Noi saveriani siamo tornati a Cagliari il 24 Luglio 2014. Dopo otto anni dalla temporanea chiusura della grande casa di via Sulcis, si ricostituisce quindi - ai piedi di monte San Michele - la comunità de "i nostri missionari".


Il ritorno dei Saveriani coincide con il cinquantesimo della loro presenza in città, iniziata nel 1964 nel caseggiato che si affaccia nella via Cornalias che è stato per diverse generazioni di giovani luogo di incontro e di educazione alla mondialità. I saveriani hanno nuovamente spalancato a tutti le porte della casa, perché torni ad essere centro di spiritualità missionaria, come scriveva il suo fondatore, sia “aiuola” nel giardino della chiesa diocesana.
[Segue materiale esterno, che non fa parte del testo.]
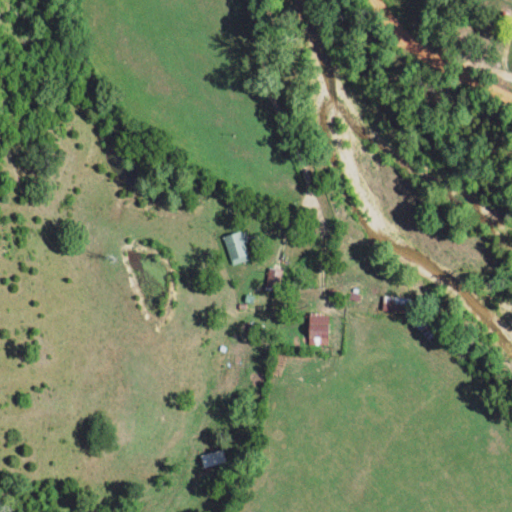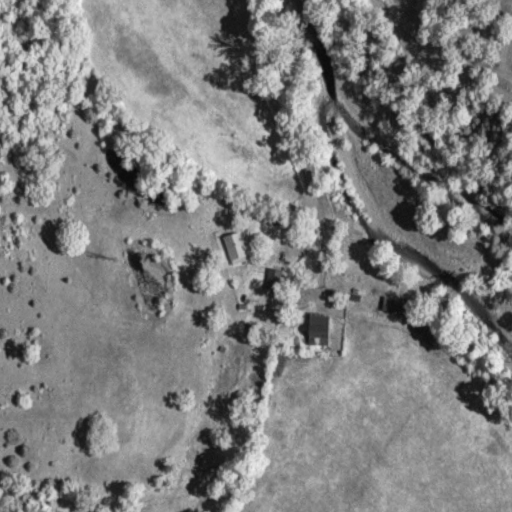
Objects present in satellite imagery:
road: (432, 61)
road: (290, 145)
building: (243, 246)
building: (401, 303)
Nell'accoglierci, a nome della diocesi, Mons. Miglio ha detto: "I saveriani ci aiutino con la loro testimonianza a conoscere e scoprire la freschezza delle giovani chiese e a rivedere le nostre convinzioni nel Vangelo... Abbiamo bisogno dei missionari di rientro perché non ci adagiamo sulla nostra fede, ma l’offerta della loro testimonianza ci aiuti a rivitalizzarla, senza la paura di una nuova verità”.

Il ritorno dei saveriani a Cagliari ha da subito trovato il sostegno e l’appoggio della chiesa locale, del Centro Missionario e di diverse associazioni. Insieme, riprendiamo dunque la storica attività saveriana di animazione missionaria in diocesi e non solo.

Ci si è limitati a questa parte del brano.